Plus, if you have some morphologically unchanging taxon, how do you code that for phylogenetic analysis, like tip-dating with fossils? Do you treat every single find of some morpho-species that has ‘persisted’ since the Paleozoic (and there are some! plays horror music) as independent OTUs with the same morphological characters? Sounds like a nice way to break the Markov model badly.
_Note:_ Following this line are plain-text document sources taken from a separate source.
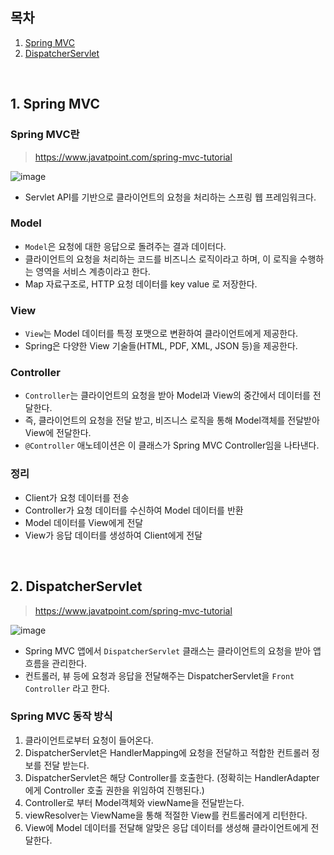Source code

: ## 목차

1. [Spring MVC](#1-spring-mvc)
2. [DispatcherServlet](#2-dispatcherservlet)
<br/>

## 1. Spring MVC

### Spring MVC란

> https://www.javatpoint.com/spring-mvc-tutorial

![image](https://user-images.githubusercontent.com/54367532/196936949-bd98f26c-324a-429e-887a-8adcb6ec12f6.png)

- Servlet API를 기반으로 클라이언트의 요청을 처리하는 스프링 웹 프레임워크다.

### Model

- `Model`은 요청에 대한 응답으로 돌려주는 결과 데이터다.
- 클라이언트의 요청을 처리하는 코드를 비즈니스 로직이라고 하며, 이 로직을 수행하는 영역을 서비스 계층이라고 한다.
- Map 자료구조로, HTTP 요청 데이터를 key value 로 저장한다.

### View

- `View`는 Model 데이터를 특정 포맷으로 변환하여 클라이언트에게 제공한다.
- Spring은 다양한 View 기술들(HTML, PDF, XML, JSON 등)을 제공한다.

### Controller

- `Controller`는 클라이언트의 요청을 받아 Model과 View의 중간에서 데이터를 전달한다.
- 즉, 클라이언트의 요청을 전달 받고, 비즈니스 로직을 통해 Model객체를 전달받아 View에 전달한다.
- `@Controller` 애노테이션은 이 클래스가 Spring MVC Controller임을 나타낸다.

### 정리

- Client가 요청 데이터를 전송
- Controller가 요청 데이터를 수신하여 Model 데이터를 반환
- Model 데이터를 View에게 전달
- View가 응답 데이터를 생성하여 Client에게 전달
<br/>

## 2. DispatcherServlet

> https://www.javatpoint.com/spring-mvc-tutorial

![image](https://user-images.githubusercontent.com/54367532/196936979-79db369b-a5de-4044-a30e-aea3e6e0ae6a.png)

- Spring MVC 앱에서 `DispatcherServlet` 클래스는 클라이언트의 요청을 받아 앱 흐름을 관리한다.
- 컨트롤러, 뷰 등에 요청과 응답을 전달해주는 DispatcherServlet을 `Front Controller` 라고 한다.

### Spring MVC 동작 방식
1. 클라이언트로부터 요청이 들어온다.
2. DispatcherServlet은 HandlerMapping에 요청을 전달하고 적합한 컨트롤러 정보를 전달 받는다.
3. DispatcherServlet은 해당 Controller를 호출한다. (정확히는 HandlerAdapter에게 Controller 호출 권한을 위임하여 진행된다.)
4. Controller로 부터 Model객체와 viewName을 전달받는다.
5. viewResolver는 ViewName을 통해 적절한 View를 컨트롤러에게 리턴한다.
6. View에 Model 데이터를 전달해 알맞은 응답 데이터를 생성해 클라이언트에게 전달한다.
For what its worth, I’ve written some simulation code for dealing with this mess, where species are treated as these persistent units with possible buddings, or branchings or ‘anagenesis’ between them (because it turns out the inferences we’d make about the fossil record might be pretty different if we think a different pattern of differentiation is involved). You can find it in function simFossilRecord, in R package paleotree. Perhaps simulations of such patterns might be useful to your situation?

rutgeraldo

Excellent responses, thanks so much! This will take me a while to digest. I had come across some of the fossil papers already and they are definitely something I also want to look at, if anything at least as a way to validate tree-based longevity estimates. Thanks!